---------- Provided material
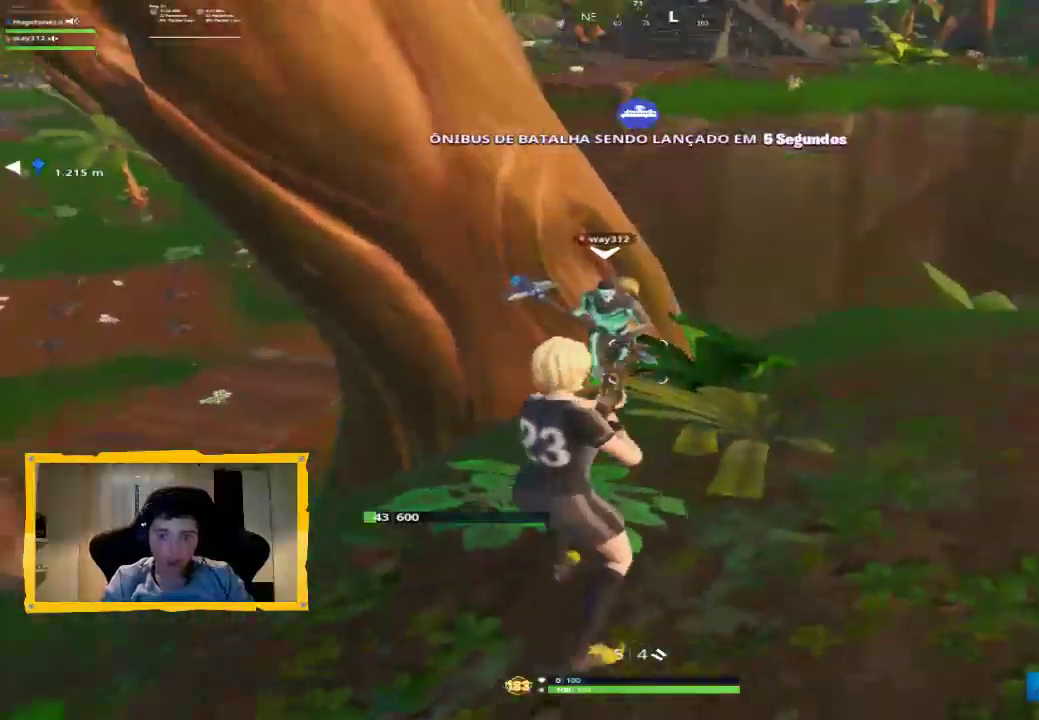
{"dt_ms": 500, "buttons": [], "left_stick": "down", "right_stick": "up-right", "events": [[67, "left_stick", "up-left"], [133, "L2", "down"], [167, "R2", "down"], [200, "left_stick", "down-left"], [267, "L2", "up"], [300, "right_stick", "down-right"], [333, "R2", "up"], [333, "left_stick", "down"], [467, "right_stick", "up-right"]]}
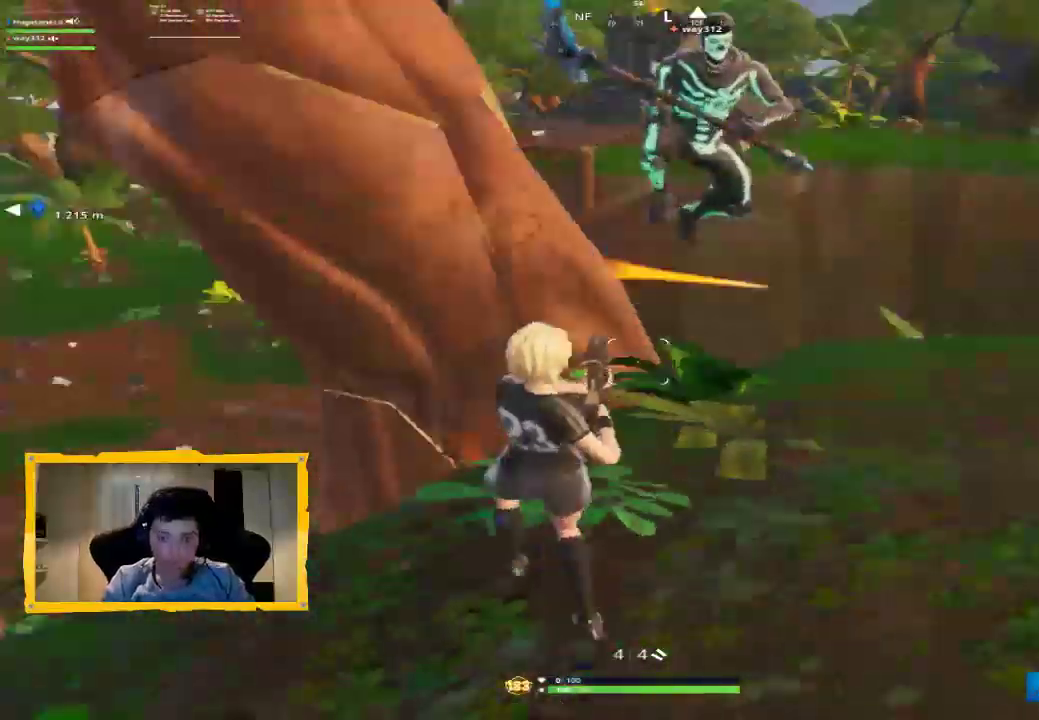
{"dt_ms": 500, "buttons": [], "left_stick": "down-left", "right_stick": "down-left", "events": [[233, "left_stick", "down-right"], [300, "L2", "down"], [400, "R2", "down"], [433, "L2", "up"], [433, "left_stick", "down-left"], [467, "right_stick", "down-left"], [500, "R2", "up"]]}
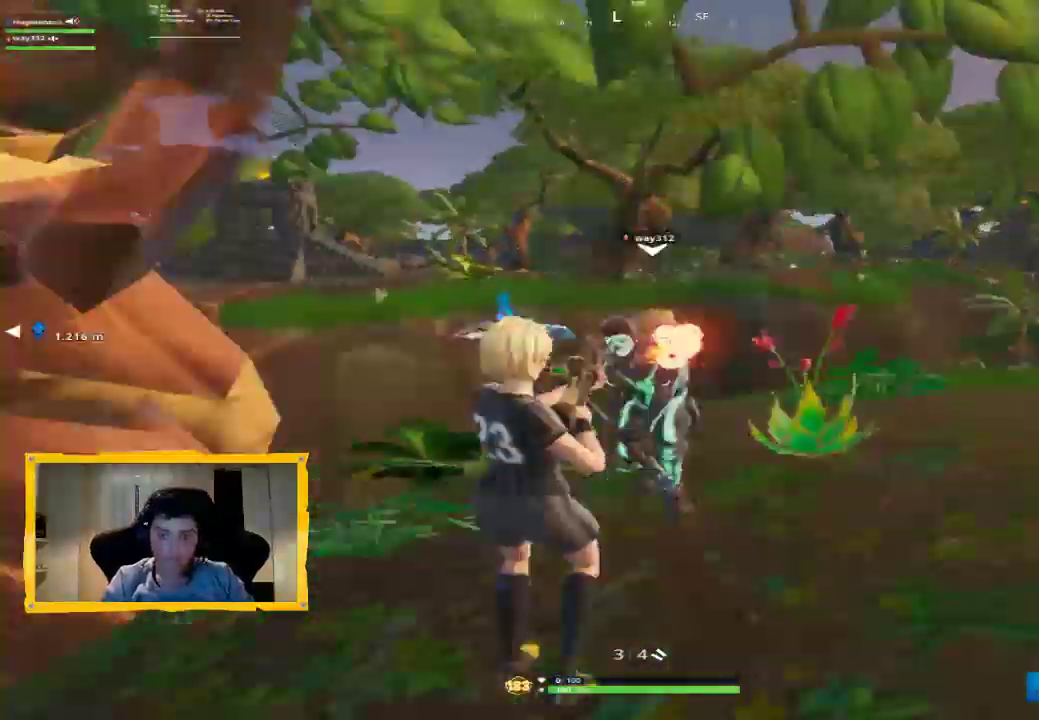
{"dt_ms": 500, "buttons": [], "left_stick": "down", "right_stick": "up", "events": [[100, "right_stick", "center"], [167, "left_stick", "down"], [200, "right_stick", "up-right"], [400, "right_stick", "up"]]}
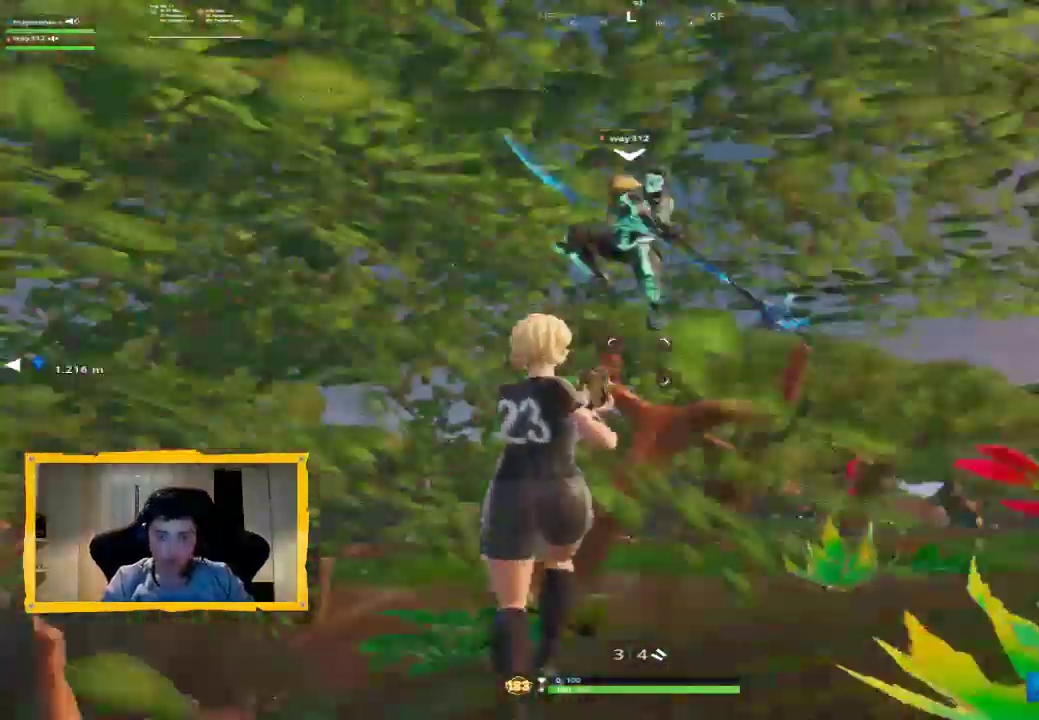
{"dt_ms": 1000, "buttons": [], "left_stick": "down", "right_stick": "up-right", "events": [[100, "right_stick", "center"], [267, "left_stick", "down-left"], [333, "right_stick", "down-left"], [400, "L2", "down"], [433, "R2", "down"], [500, "L2", "up"], [500, "right_stick", "down"], [600, "right_stick", "down-right"], [633, "R2", "up"], [667, "left_stick", "down"], [733, "right_stick", "center"], [933, "right_stick", "up-right"]]}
--------------------
> [What you should do]:
Dropping every picture, restate the material word for word.

> [Problem solution]:
{"dt_ms": 500, "buttons": [], "left_stick": "down", "right_stick": "up-right", "events": [[67, "left_stick", "up-left"], [133, "L2", "down"], [167, "R2", "down"], [200, "left_stick", "down-left"], [267, "L2", "up"], [300, "right_stick", "down-right"], [333, "R2", "up"], [333, "left_stick", "down"], [467, "right_stick", "up-right"]]}
{"dt_ms": 500, "buttons": [], "left_stick": "down-left", "right_stick": "down-left", "events": [[233, "left_stick", "down-right"], [300, "L2", "down"], [400, "R2", "down"], [433, "L2", "up"], [433, "left_stick", "down-left"], [467, "right_stick", "down-left"], [500, "R2", "up"]]}
{"dt_ms": 500, "buttons": [], "left_stick": "down", "right_stick": "up", "events": [[100, "right_stick", "center"], [167, "left_stick", "down"], [200, "right_stick", "up-right"], [400, "right_stick", "up"]]}
{"dt_ms": 1000, "buttons": [], "left_stick": "down", "right_stick": "up-right", "events": [[100, "right_stick", "center"], [267, "left_stick", "down-left"], [333, "right_stick", "down-left"], [400, "L2", "down"], [433, "R2", "down"], [500, "L2", "up"], [500, "right_stick", "down"], [600, "right_stick", "down-right"], [633, "R2", "up"], [667, "left_stick", "down"], [733, "right_stick", "center"], [933, "right_stick", "up-right"]]}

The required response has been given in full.